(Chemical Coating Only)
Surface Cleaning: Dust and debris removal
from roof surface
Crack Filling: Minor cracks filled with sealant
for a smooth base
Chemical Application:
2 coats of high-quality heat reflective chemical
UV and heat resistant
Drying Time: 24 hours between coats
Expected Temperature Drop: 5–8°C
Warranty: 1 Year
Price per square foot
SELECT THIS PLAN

···

> _Instruction_:
Give the lines of the data above as a JSON list of strings, with one string for each line and any blank lines left out.

> _Answer to this problem_:
[
  "(Chemical Coating Only)",
  "Surface Cleaning: Dust and debris removal",
  "from roof surface",
  "Crack Filling: Minor cracks filled with sealant",
  "for a smooth base",
  "Chemical Application:",
  "2 coats of high-quality heat reflective chemical",
  "UV and heat resistant",
  "Drying Time: 24 hours between coats",
  "Expected Temperature Drop: 5–8°C",
  "Warranty: 1 Year",
  "Price per square foot",
  "SELECT THIS PLAN"
]